Not only does this involve uncertainty because of the state of the law, but at a time when access to justice is under threat from various directions, it requires the claimant to incur substantial costs, including the possibility of liability for the costs of the financial institution should the claim be unsuccessful.
The FCA has in the past recognised that existing remedies are inadequate by setting up ad hoc compensation schemes, like that for mis-sold interest rate swaps. But these have been criticised as being too limited in scope and for their rules being agreed in advance between the FCA and the banks themselves.
Thus, the FEMR has two major flaws. First, it is silent on victim compensation or is, for want of a better word, victim-lite. It is all well and good that banks are fined and senior management prosecuted, but what about the victims who may have suffered life-threatening damage to their companies?
They are left having to fight alone against powerful banks. Not only this, but victims also have to overcome the major litigation hurdle of the bank’s exclusion clauses that apply even where the bank is in breach of regulatory obligations.
Second, the FEMR ignores the effect that market misconduct has on ordinary companies.
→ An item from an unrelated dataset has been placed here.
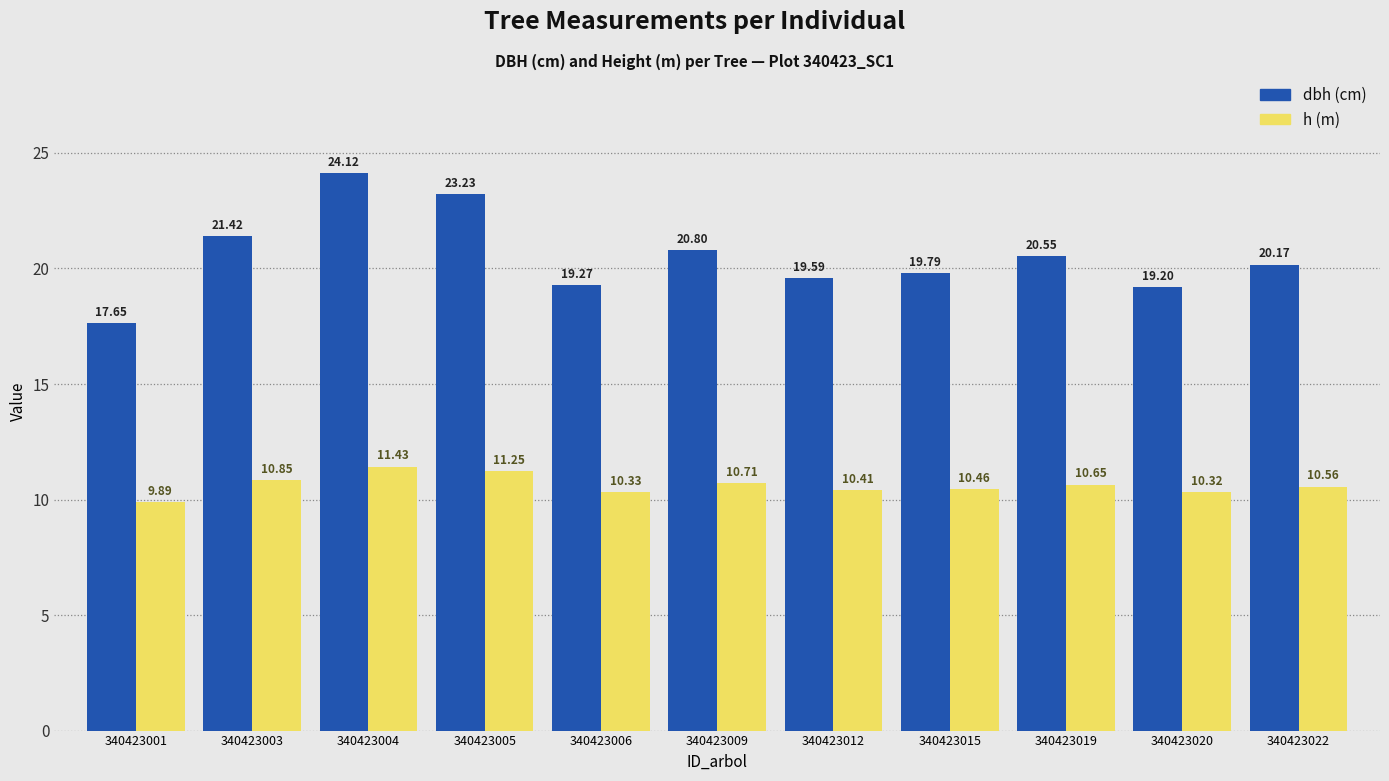

How many bars are there in each group?

2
It assumes that most participants are highly sophisticated and can look after their own interests and, therefore, “caveat emptor” should apply.
It suggests that “only 9 per cent” of the forex market involves non-financial counterparties”. However, that is in no way insignificant – it amounts to $500bn traded per day.
Part of the problem with the FEMR is that it appears to have been written mostly by and with the help of insiders – the regulators and market participants.
The “owners” of all but one of the Review’s recommendations are regulators, governmental bodies or financial firms.
There is only one reference to end users – that they should be represented on the proposed Market Standards Board – and who exactly will be represented remains to be seen.
In short, the FEMR does not go far enough to strengthen markets and achieve better conduct because further criminal offences and fines will not directly compensate the victims of future misconduct.
What should be done? A regime is needed that reduces the barriers to compensation, by allowing all victims to bring direct claims of market misconduct, and that provides regulators with the power to direct market participants to compensate the victim without the victim having to face the uncertainties of litigation against a powerful opponent.